The utf8utils module returns a table of functions for dealing with utf8-encoded strings.

local utf8utils = require "utf8utils"

Functions

utf8utils.decode(str, ferr)

Convert a utf8-encoded character to a Unicode index.

Returns a number from 0 to 0x10FFFF.

If the character is incomplete or in a non-canonical encoding, decode will call ferr with the decoded value and the input string and then return whatever values ferr returned. ferr defaults to a function that throws the error "utf8: invalid byte sequence".

utf8utils.encode(index)

Encode a Unicode index as a UTF-8 character.

Returns a string on success, and throws an error if index is out-of-range (greater than 0x10FFFF).

utf8utils.mbpattern

This Lua pattern matches a single utf-8 character (without validating).

utf8utils.binToChars(blob)

Convert binary data stored as a byte array in blob to a utf-8 encoded character string.

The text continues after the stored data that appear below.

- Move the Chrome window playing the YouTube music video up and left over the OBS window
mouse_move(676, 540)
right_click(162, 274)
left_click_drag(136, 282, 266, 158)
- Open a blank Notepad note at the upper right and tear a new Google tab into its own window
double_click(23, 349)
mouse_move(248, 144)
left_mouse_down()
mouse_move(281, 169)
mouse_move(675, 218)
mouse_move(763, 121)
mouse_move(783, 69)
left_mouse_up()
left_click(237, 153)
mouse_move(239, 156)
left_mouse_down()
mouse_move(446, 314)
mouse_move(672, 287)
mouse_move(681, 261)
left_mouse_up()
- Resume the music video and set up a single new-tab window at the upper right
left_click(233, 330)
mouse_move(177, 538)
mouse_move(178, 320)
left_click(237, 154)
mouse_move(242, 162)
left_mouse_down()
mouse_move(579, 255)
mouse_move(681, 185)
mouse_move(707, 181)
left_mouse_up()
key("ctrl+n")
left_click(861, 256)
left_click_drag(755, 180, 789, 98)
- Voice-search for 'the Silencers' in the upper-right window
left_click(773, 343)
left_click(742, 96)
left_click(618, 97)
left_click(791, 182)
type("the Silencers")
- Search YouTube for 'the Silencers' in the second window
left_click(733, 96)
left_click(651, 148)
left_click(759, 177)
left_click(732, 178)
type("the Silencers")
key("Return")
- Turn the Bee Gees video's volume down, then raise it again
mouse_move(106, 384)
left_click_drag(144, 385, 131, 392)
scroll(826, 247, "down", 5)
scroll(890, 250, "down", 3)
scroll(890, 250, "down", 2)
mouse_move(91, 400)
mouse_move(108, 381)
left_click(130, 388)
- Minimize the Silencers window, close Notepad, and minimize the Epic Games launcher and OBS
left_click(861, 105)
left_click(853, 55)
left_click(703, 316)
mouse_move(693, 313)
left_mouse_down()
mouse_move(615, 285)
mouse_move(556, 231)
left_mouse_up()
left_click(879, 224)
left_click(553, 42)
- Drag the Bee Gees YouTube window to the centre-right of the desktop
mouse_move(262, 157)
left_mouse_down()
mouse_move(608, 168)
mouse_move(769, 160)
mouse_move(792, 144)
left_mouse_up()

Each byte in the input string is converted to a character with the same numeric value. This directly-mapped translation may be convenient for exchange with languages like JavaScript in which strings are arrays of 16-bit values.

utf8utils.charsToBin(text)

Convert binary data stored as utf-8-encoded characters to a simple byte array. This reverses binToChars.

utf8utils.validate(string)

Throw an error if string is not valid utf-8.